To be honest I didn’t know what I wanted to know, although I was sure there must be something; but he forestalled me anyway.

‘Because’, he said, ‘whatever it is, I can’t discuss it. You want to know what Gunther and Richards were doing on the quay? You want to know about Biancheri? You’re going to put it all into a book, aren’t you, and make money out of it, and let me down? Well I’ll tell you, Ms Morris, I’ve suffered enough already, since the Intervention, I’ve paid my price; you see me now a poor clerk of the Chinese, when once I had the whole port of Hav at my command, and I’m not going to say more. I am myself engaged, during my spare time, in compiling a documentary history of medieval Hav — purely as a labour of love. That perfectly occupies my mind. It’s by the favour of the Perfects that I have this humble job at all, and I’m not going to risk losing it.’

‘You won’t even talk about the old Casino?’

‘There’s really nothing to say about that. You knew Biancheri, you probably met Antony Ho, what more do you want to know? It’s moved on to bigger things now, anyway, as you’ve doubtless discovered for yourself. You’re staying at the Lazaretto, I suppose? Well then, you must have some inkling of it.’

‘Yes, but—’

‘No, no, Ms Morris, more I will not say. I am grateful for your visit — I see very few foreigners these days, except for crews and transients. I won’t offer you another cup of this horrible tea (they grow it here now, you know, out on the Escarpment), and so must wish you goodbye, with memories of happier times. Mind how you go, Ms Morris. Mind what you write.’

‘Good luck with the medieval documents,’ I said, ‘and go easy on the Crusaders.’ But I don’t think he heard, or he would have asked me what I meant by that, and I wouldn’t have known.

I remembered that from the old Casino Cove there used to be a rough road westward across the peninsula towards the Balad, so I followed my nose back along the motorway until I discovered signs of it running away unmarked across the moors.
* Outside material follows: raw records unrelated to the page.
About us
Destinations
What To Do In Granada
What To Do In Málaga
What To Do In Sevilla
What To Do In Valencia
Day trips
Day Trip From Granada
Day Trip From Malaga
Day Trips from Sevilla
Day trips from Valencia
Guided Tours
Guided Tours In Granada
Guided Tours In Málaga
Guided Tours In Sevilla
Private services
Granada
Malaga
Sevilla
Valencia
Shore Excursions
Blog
I took it, hoping to see whatever there was of countryside in the new Hav. It took me across the old grazing land, in the foot-slopes of the escarpment, and I did see some signs of pastoral life. There were farm-huts sometimes along the way, and occasional herds of wizened-looking cattle, guarded by no less bloodless cow-herds. All the huts seemed to be empty. The herdsmen stood motionless beside the track, leaning on sticks or picking their noses, and watched my passing without visible interest. They all seemed to be old, and possibly half-witted, and I decided that the agricultural sector was low on the list of Myrmidonic priorities.
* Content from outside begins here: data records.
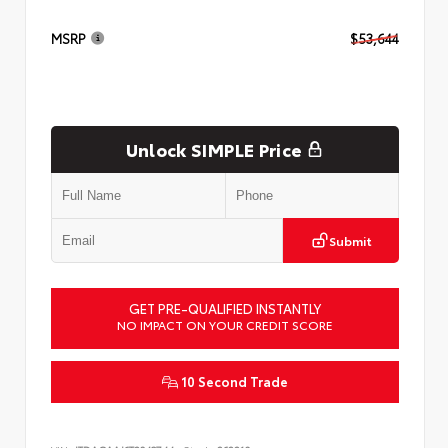
MSRP
$53,644
Unlock SIMPLE Price
Submit
GET PRE-QUALIFIED INSTANTLY
NO IMPACT ON YOUR CREDIT SCORE
10 Second Trade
But presently I crossed the line of the old railway, and the now neglected Escarpment road, and skirting the salt-flats I discovered a very different rural scene. The whole of the northwest plateau, stretching away towards the coast hills and the sea, seemed to be a shimmering mass of silver plastic, billowing slightly in the breeze, interspersed with vegetable fields, greenhouses and steel windmills. Brand-new roads criss-crossed the area, and trucks crawled about wherever I looked, and there were gangs of workers among the vegetables, and the windmills whirred. I was reminded of the flower-farms of Jersey, or the windmill plateau of Lassithi in Crete, or Carolina cotton-fields. It all looked purposeful, and profitable.